Depois, porque a experiência de misturar governantes com Governadores teve no passado recente um resultado no mínimo infeliz. É difícil esquecer que foi no mandato do Governador Vítor Constâncio, que também foi Secretário Geral do PS e Ministro das Finanças de um Governo socialista, que se deu o caso do “Assalto ao BCP”. Na altura, Jo Berardo reforçou a sua posição no BCP com a aprovação do BdP, graças a um financiamento da Caixa Geral de Depósitos aprovado pela Administração de Carlos Santos Ferreira e Armando Vara, seus correligionários, que saltaram escassas semanas depois para a Administração do BCP. O buraco financeiro ficou para todos nós pagarmos, mas na Comissão de Inquérito à Caixa o ex-Governador lembrava-se de pouco a não ser de que não podia ter feito nada.

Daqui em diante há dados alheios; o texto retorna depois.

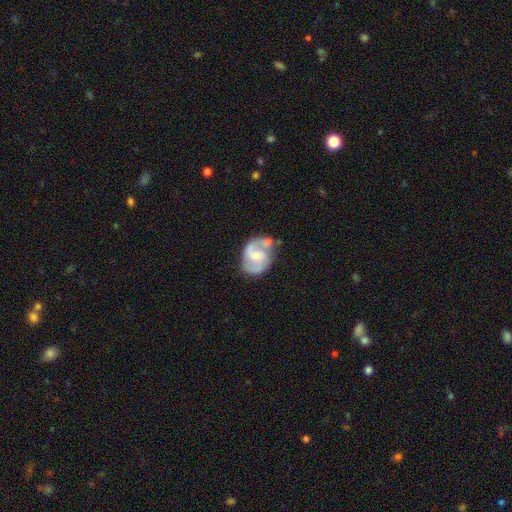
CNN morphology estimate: The model was most divided on "bulge size": small: 53%, moderate: 40%, none: 4%, large: 2%, dominant: 1%. More confident: edge-on disk — no (98%); spiral arms — yes (95%); spiral arm count — 2 (89%); smooth or featured — featured or disk (83%); spiral winding — medium (58%); merging — none (57%); bar — weak (50%).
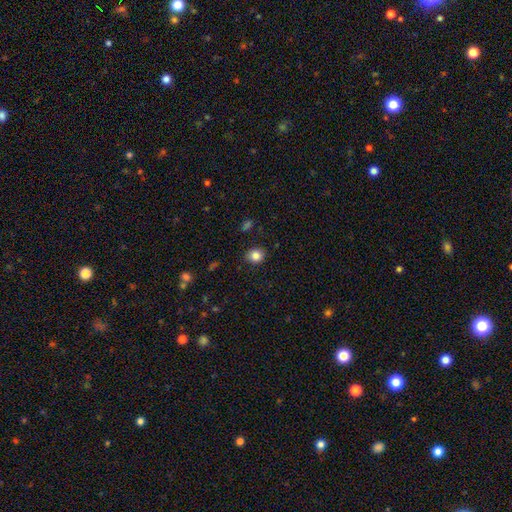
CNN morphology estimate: Q: Smooth or featured?
A: smooth (84%); runner-up: star or artifact (10%)
Q: How rounded?
A: round (68%); runner-up: in between (31%)
Q: Merging?
A: none (87%); runner-up: minor disturbance (9%)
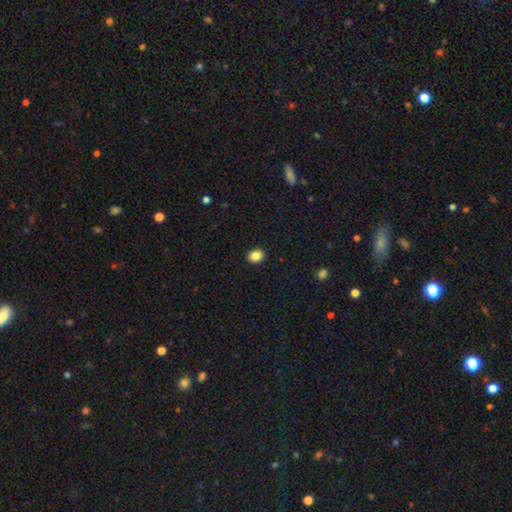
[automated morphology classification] Smooth or featured? Predicted: smooth (p=0.87). How rounded? Predicted: round (p=0.50). Merging? Predicted: none (p=0.91).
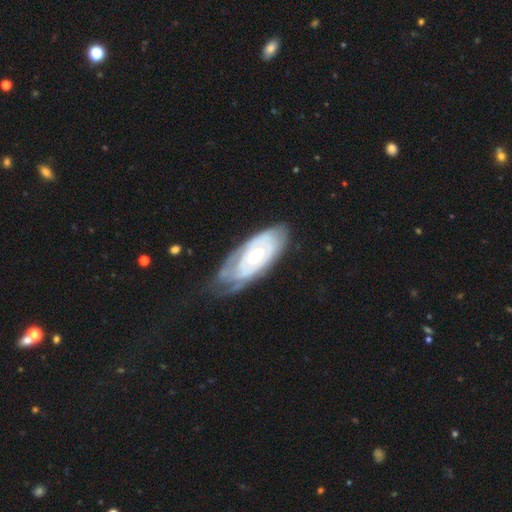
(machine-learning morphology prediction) smooth-or-featured: featured or disk: 82% | smooth: 14% | star or artifact: 4%
  disk-edge-on: no: 90% | yes: 10%
    bar: no: 69% | weak: 22% | strong: 9%
    has-spiral-arms: yes: 76% | no: 24%
      spiral-winding: tight: 74% | medium: 19% | loose: 6%
      spiral-arm-count: can't tell: 52% | 2: 26% | 3: 8% | 1: 7% | 4: 4% | more than 4: 3%
    bulge-size: moderate: 72% | large: 17% | small: 9% | dominant: 1% | none: 1%
  merging: none: 61% | minor disturbance: 27% | major disturbance: 11% | merger: 2%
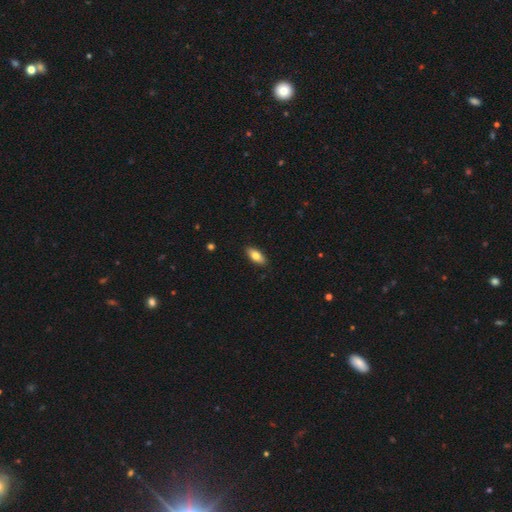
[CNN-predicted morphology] Smooth or featured?
  - smooth: 77% *
  - featured or disk: 17%
  - star or artifact: 6%
How rounded?
  - in between: 85% *
  - cigar-shaped: 13%
  - round: 2%
Merging?
  - none: 89% *
  - minor disturbance: 8%
  - major disturbance: 2%
  - merger: 1%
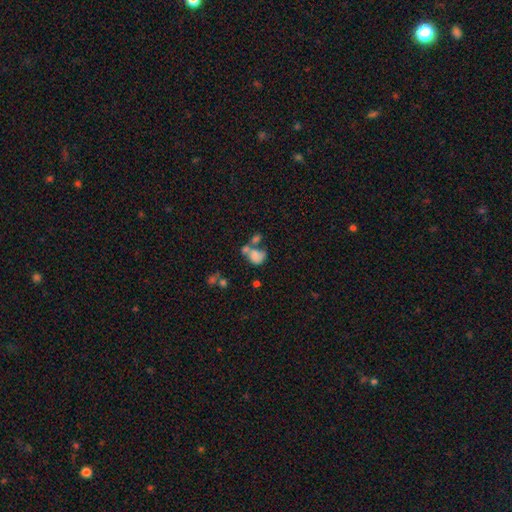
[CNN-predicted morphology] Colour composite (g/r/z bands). It shows a smooth galaxy with no disk features (66%) that is in between round and cigar-shaped (60%). Merging: merger (51%).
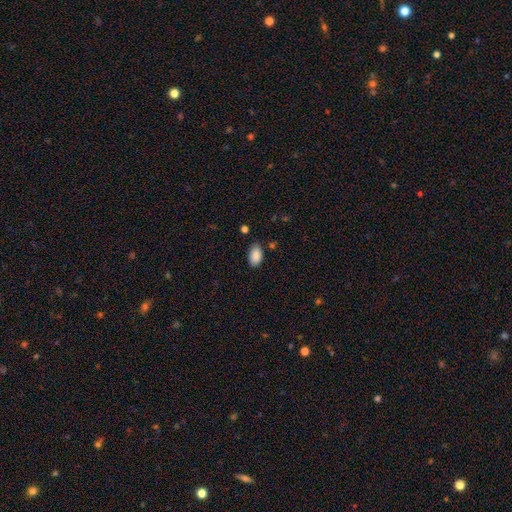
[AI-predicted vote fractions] Smooth or featured? smooth (89%)
How rounded? in between (93%)
Merging? none (81%)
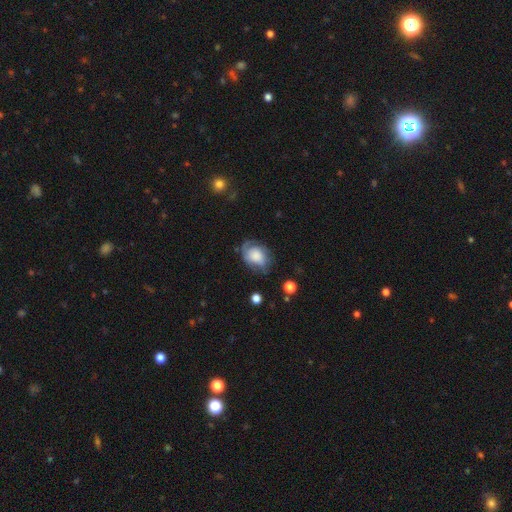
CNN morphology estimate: This is possibly a smooth galaxy (52%). How rounded: likely in between (65%). Merging: possibly none (54%).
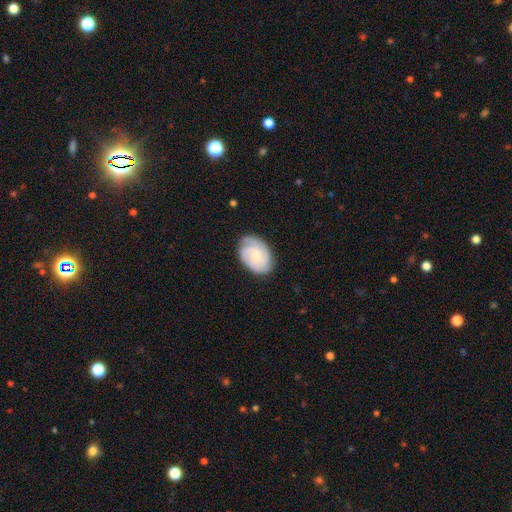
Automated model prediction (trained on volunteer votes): Smooth or featured?
  - featured or disk: 63% *
  - smooth: 30%
  - star or artifact: 6%
Edge-on disk?
  - no: 97% *
  - yes: 3%
Bar?
  - no: 73% *
  - weak: 24%
  - strong: 3%
Spiral arms?
  - yes: 94% *
  - no: 6%
Spiral winding?
  - tight: 57% *
  - medium: 34%
  - loose: 9%
Spiral arm count?
  - 3: 35% *
  - can't tell: 28%
  - 2: 19%
  - 4: 8%
  - 1: 5%
  - more than 4: 4%
Bulge size?
  - small: 64% *
  - moderate: 26%
  - none: 7%
  - large: 2%
  - dominant: 1%
Merging?
  - none: 73% *
  - minor disturbance: 21%
  - major disturbance: 5%
  - merger: 1%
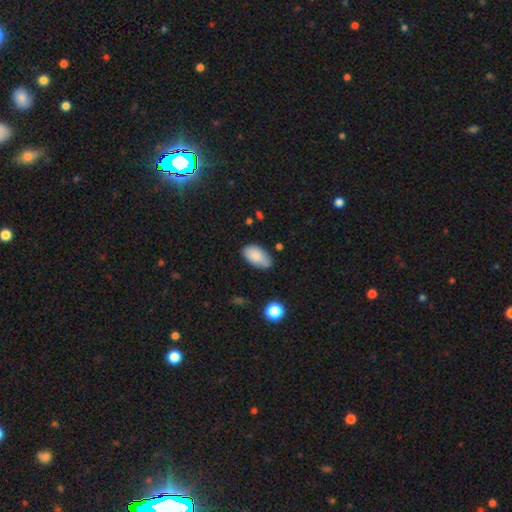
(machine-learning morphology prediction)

Por fim, porque a relação entre um Banco Central e o poder político é complexa e tem sofrido transformações. O facto de ser a mesma pessoa a usar os dois chapéus sucessivamente e sem nenhuma interrupção, dificulta o exercício de equilíbrio delicado entre a necessidade de preservar a independência do Banco Central e assegurar que a sua atividade seja escrutinada. Quer valorizemos mais a independência, quer o escrutínio, a ideia do atual Ministro das Finanças passar diretamente a Governador é no mínimo imprudente. Numa perspetiva de independência é pouco credível que o Professor Centeno, de um dia para o outro, se possa afirmar independente do Primeiro Ministro que o escolheu duas vezes para Ministro das Finanças. Ainda que no seu íntimo ele o seja, com que credibilidade o pode afirmar perante os cidadãos que devem ver o Banco Central um pilar independente da sustentabilidade financeira? E numa perspetiva de escrutínio, quem no Ministério das Finanças terá a independência suficiente para avaliar o trabalho do antigo chefe?

Se se concretizar, esta mudança é um regresso a práticas indesejáveis do passado, é má para a imagem do Banco Central junto dos cidadãos, para a relação entre a instituição e o seu novo líder e para a frieza que é necessária no debate sobre a independência e o escrutínio político do Banco Central.